▸ Task to carry out:
Write out, from the entries below, exactly the lines that run between the lines holding "αλάτι, πιπέρι, μοσχοκάρυδο" and "Στο μεταξύ βράζετε τις ταλιατέλες σύμφωνα με", inclusive, and stop there.

━━ Input ━━

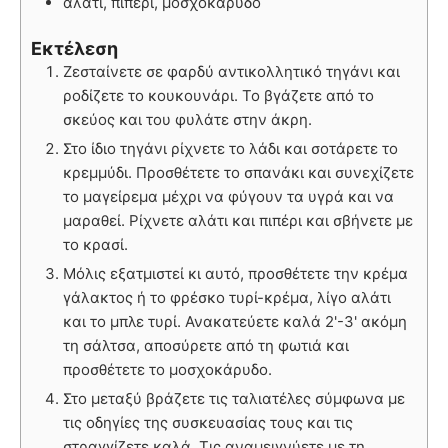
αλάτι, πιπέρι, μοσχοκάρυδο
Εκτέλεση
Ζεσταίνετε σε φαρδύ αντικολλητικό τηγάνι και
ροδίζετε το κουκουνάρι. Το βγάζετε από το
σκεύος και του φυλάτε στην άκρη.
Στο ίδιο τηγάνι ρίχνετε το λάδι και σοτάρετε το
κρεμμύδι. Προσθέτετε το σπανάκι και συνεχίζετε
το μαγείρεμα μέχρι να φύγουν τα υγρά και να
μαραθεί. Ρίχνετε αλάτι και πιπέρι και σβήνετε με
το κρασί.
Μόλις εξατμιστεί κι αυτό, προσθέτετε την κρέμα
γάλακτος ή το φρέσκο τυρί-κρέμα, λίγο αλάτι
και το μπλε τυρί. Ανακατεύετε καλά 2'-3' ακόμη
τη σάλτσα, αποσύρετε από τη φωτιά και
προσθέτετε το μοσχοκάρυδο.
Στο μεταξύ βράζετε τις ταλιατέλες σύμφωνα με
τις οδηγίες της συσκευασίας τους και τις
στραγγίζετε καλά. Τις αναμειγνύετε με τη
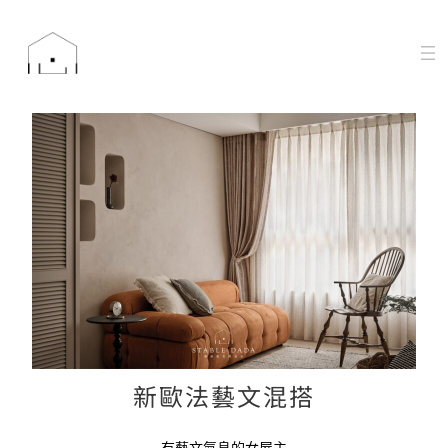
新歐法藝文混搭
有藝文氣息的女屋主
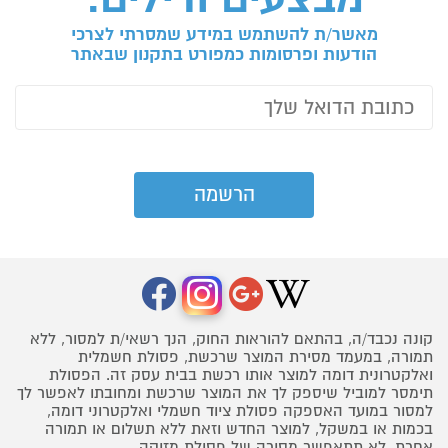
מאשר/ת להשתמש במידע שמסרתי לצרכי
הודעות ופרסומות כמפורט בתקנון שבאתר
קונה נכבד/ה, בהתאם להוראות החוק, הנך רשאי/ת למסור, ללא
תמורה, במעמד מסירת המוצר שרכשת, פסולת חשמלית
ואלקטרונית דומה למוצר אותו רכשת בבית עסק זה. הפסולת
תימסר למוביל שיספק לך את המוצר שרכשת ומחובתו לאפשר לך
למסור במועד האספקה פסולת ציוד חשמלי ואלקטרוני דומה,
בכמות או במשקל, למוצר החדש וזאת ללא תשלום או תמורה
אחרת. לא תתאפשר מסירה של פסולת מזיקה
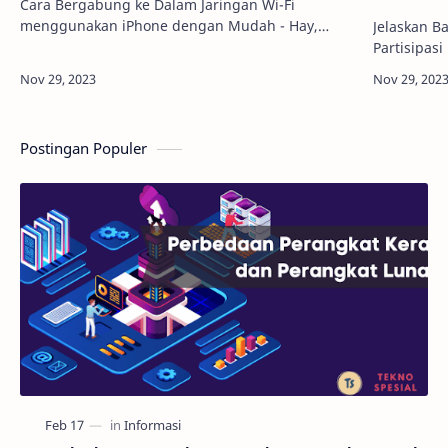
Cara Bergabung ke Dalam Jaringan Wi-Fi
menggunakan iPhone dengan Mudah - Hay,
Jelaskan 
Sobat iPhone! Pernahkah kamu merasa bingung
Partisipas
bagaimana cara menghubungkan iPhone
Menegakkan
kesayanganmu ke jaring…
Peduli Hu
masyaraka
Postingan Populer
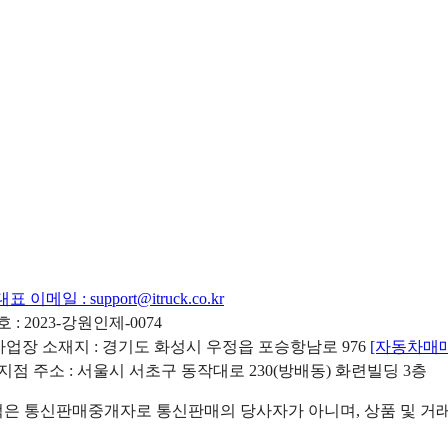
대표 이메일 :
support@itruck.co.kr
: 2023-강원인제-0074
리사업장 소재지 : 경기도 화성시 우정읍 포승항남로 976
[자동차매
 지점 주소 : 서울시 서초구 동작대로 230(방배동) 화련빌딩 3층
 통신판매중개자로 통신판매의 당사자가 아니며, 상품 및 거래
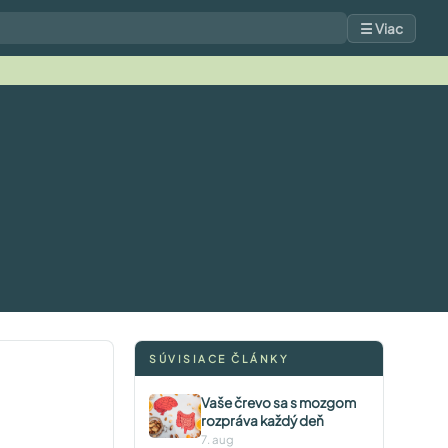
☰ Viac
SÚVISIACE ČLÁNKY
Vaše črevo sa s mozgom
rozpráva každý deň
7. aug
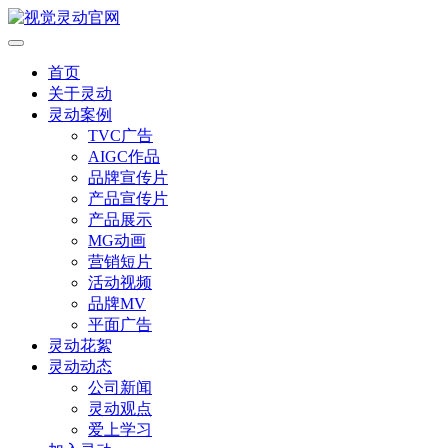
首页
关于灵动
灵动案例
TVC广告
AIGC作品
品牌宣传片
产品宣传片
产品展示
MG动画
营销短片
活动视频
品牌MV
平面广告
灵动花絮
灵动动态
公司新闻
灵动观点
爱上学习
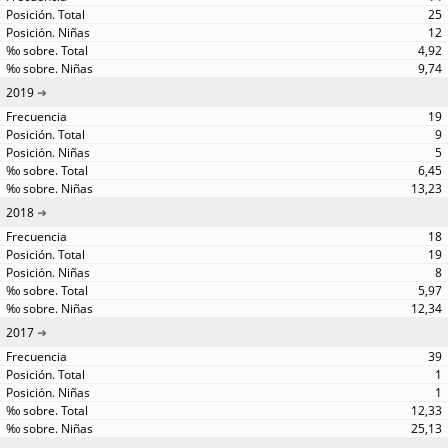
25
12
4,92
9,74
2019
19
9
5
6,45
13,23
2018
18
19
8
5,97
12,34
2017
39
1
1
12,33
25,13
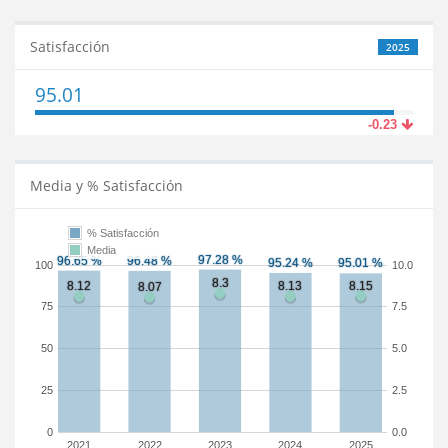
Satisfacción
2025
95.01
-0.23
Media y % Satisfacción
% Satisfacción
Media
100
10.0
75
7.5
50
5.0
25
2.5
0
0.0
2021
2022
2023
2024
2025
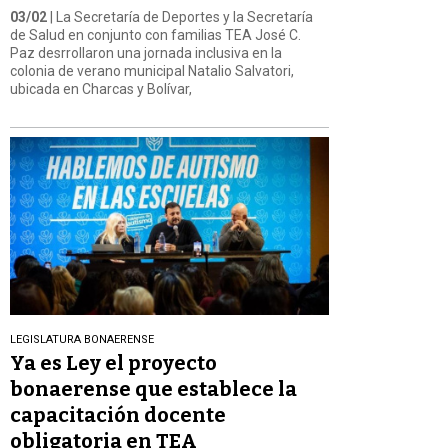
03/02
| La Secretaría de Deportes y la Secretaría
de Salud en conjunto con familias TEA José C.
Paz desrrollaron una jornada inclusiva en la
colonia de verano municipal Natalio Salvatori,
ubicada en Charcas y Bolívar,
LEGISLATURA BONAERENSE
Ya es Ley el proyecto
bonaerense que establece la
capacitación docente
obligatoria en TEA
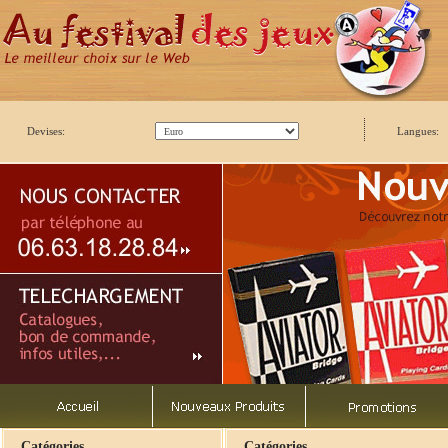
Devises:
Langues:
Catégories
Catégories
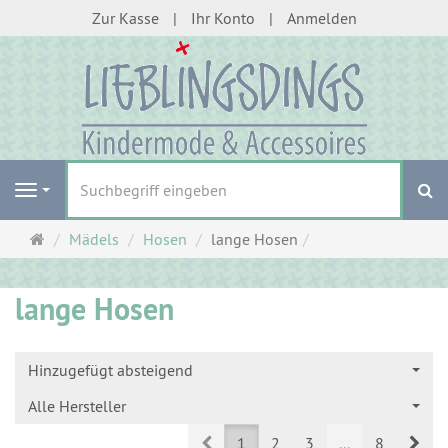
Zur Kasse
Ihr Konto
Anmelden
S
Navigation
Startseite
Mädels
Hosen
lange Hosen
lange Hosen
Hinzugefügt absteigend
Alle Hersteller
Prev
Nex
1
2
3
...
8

━━━
━━ Input ━━

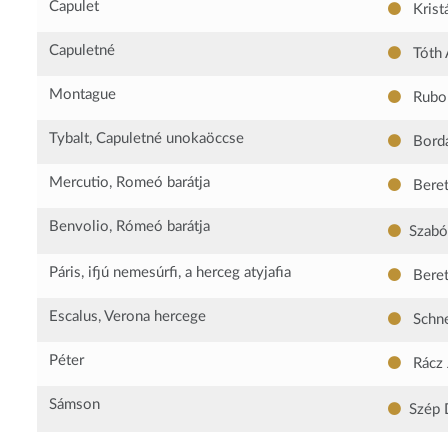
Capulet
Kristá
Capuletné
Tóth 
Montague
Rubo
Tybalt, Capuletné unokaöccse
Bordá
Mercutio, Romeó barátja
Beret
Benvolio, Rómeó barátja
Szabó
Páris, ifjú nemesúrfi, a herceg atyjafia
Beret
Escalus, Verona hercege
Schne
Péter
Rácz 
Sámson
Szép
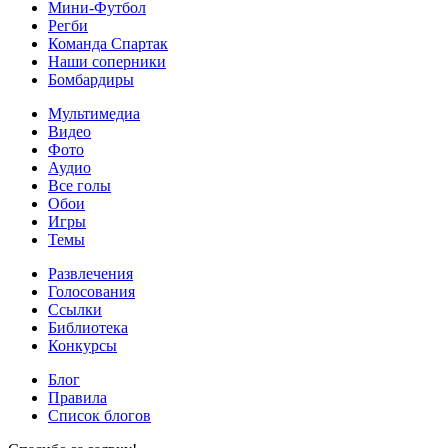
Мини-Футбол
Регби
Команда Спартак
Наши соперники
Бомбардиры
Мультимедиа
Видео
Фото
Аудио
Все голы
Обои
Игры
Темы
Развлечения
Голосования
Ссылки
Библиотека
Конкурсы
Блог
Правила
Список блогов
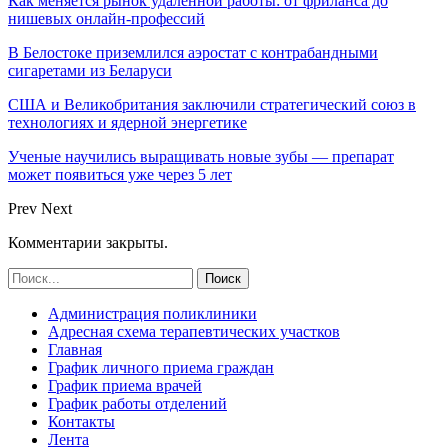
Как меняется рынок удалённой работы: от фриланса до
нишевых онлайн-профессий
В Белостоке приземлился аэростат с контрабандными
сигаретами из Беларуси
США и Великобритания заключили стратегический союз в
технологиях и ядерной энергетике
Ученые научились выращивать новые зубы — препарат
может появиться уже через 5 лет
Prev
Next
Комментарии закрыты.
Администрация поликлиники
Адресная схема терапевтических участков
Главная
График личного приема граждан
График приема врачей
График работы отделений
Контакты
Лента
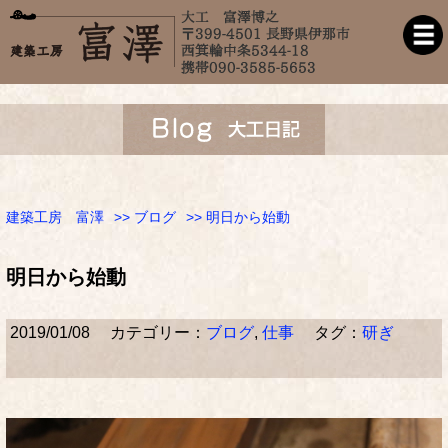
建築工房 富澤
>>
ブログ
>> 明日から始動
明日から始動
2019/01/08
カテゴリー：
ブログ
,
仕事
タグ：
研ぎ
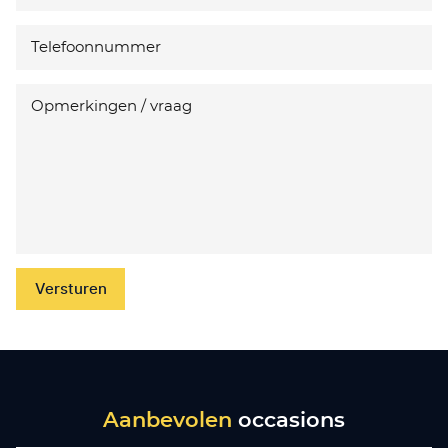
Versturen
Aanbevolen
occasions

━━━
━━ Input ━━

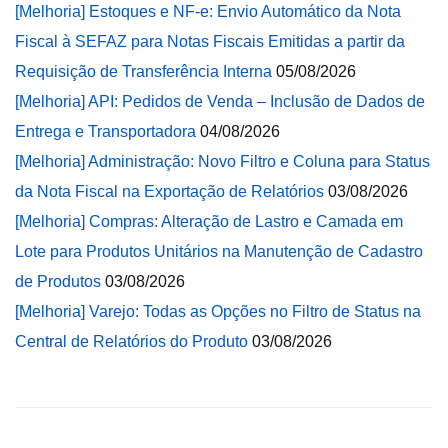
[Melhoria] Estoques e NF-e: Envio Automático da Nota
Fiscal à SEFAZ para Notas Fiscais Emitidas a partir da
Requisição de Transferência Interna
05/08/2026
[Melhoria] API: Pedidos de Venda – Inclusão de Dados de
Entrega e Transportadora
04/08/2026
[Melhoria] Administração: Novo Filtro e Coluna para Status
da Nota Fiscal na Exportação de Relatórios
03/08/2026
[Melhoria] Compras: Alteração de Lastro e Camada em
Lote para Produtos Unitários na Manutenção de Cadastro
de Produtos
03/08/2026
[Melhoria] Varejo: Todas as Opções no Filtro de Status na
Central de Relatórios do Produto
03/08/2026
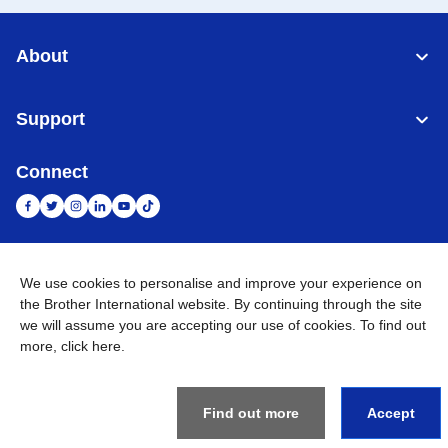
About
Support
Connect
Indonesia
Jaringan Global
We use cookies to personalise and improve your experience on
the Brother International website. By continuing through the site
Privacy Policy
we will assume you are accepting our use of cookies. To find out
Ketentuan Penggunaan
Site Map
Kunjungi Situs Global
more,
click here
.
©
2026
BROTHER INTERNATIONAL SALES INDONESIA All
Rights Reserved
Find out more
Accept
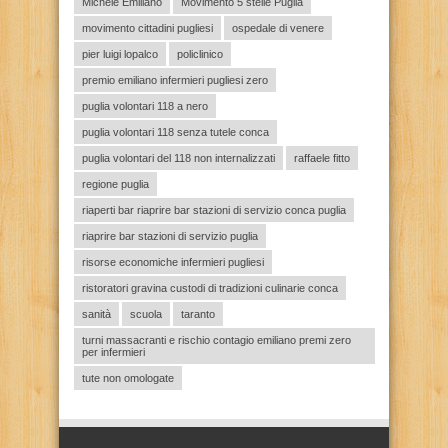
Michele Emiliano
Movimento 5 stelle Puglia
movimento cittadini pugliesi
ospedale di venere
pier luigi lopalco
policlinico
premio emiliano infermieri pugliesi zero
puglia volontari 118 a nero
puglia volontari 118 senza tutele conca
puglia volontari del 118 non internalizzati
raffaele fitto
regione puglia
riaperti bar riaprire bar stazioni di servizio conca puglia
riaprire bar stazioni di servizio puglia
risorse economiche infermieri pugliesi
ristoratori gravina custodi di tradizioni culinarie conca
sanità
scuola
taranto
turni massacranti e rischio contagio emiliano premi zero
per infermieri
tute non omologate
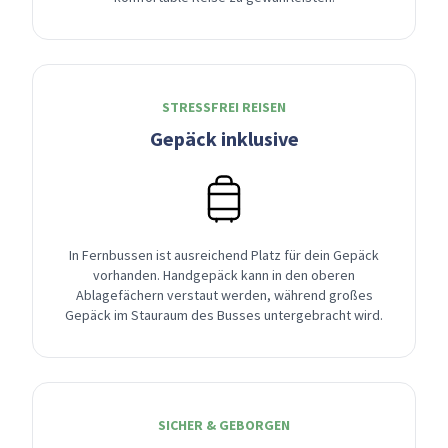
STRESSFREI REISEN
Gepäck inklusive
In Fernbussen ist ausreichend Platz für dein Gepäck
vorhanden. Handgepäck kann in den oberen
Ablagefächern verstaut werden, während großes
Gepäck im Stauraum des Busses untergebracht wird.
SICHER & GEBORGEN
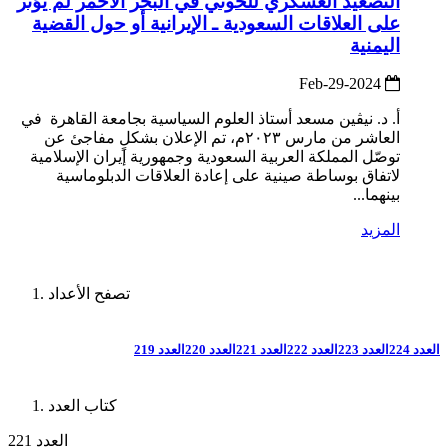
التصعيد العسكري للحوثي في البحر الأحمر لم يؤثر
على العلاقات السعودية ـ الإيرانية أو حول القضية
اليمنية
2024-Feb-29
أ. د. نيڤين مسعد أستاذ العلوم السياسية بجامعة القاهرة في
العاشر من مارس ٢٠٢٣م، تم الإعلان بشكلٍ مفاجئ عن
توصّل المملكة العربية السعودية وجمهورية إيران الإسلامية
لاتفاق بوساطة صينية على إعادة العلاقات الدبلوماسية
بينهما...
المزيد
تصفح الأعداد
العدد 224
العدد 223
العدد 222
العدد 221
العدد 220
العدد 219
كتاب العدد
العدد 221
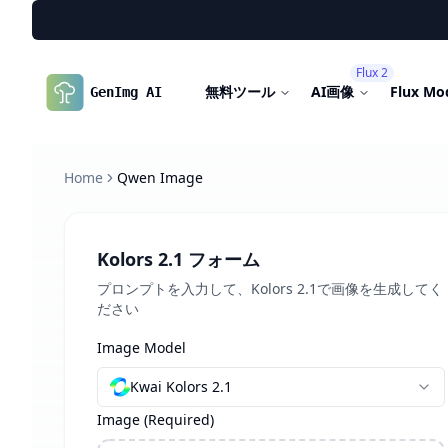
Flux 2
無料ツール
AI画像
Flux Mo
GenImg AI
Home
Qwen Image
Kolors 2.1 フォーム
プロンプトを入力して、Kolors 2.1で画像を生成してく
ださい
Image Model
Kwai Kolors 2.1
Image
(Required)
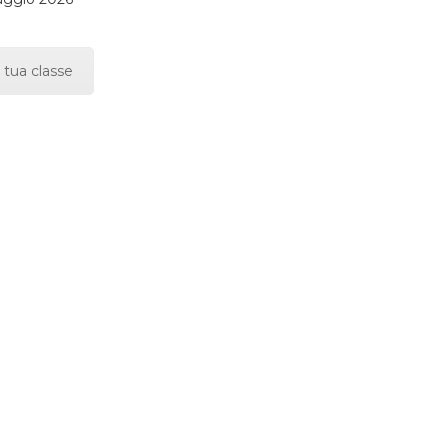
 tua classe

━━━

▸ Response to this task:
αλάτι, πιπέρι, μοσχοκάρυδο
Εκτέλεση
Ζεσταίνετε σε φαρδύ αντικολλητικό τηγάνι και
ροδίζετε το κουκουνάρι. Το βγάζετε από το
σκεύος και του φυλάτε στην άκρη.
Στο ίδιο τηγάνι ρίχνετε το λάδι και σοτάρετε το
κρεμμύδι. Προσθέτετε το σπανάκι και συνεχίζετε
το μαγείρεμα μέχρι να φύγουν τα υγρά και να
μαραθεί. Ρίχνετε αλάτι και πιπέρι και σβήνετε με
το κρασί.
Μόλις εξατμιστεί κι αυτό, προσθέτετε την κρέμα
γάλακτος ή το φρέσκο τυρί-κρέμα, λίγο αλάτι
και το μπλε τυρί. Ανακατεύετε καλά 2'-3' ακόμη
τη σάλτσα, αποσύρετε από τη φωτιά και
προσθέτετε το μοσχοκάρυδο.
Στο μεταξύ βράζετε τις ταλιατέλες σύμφωνα με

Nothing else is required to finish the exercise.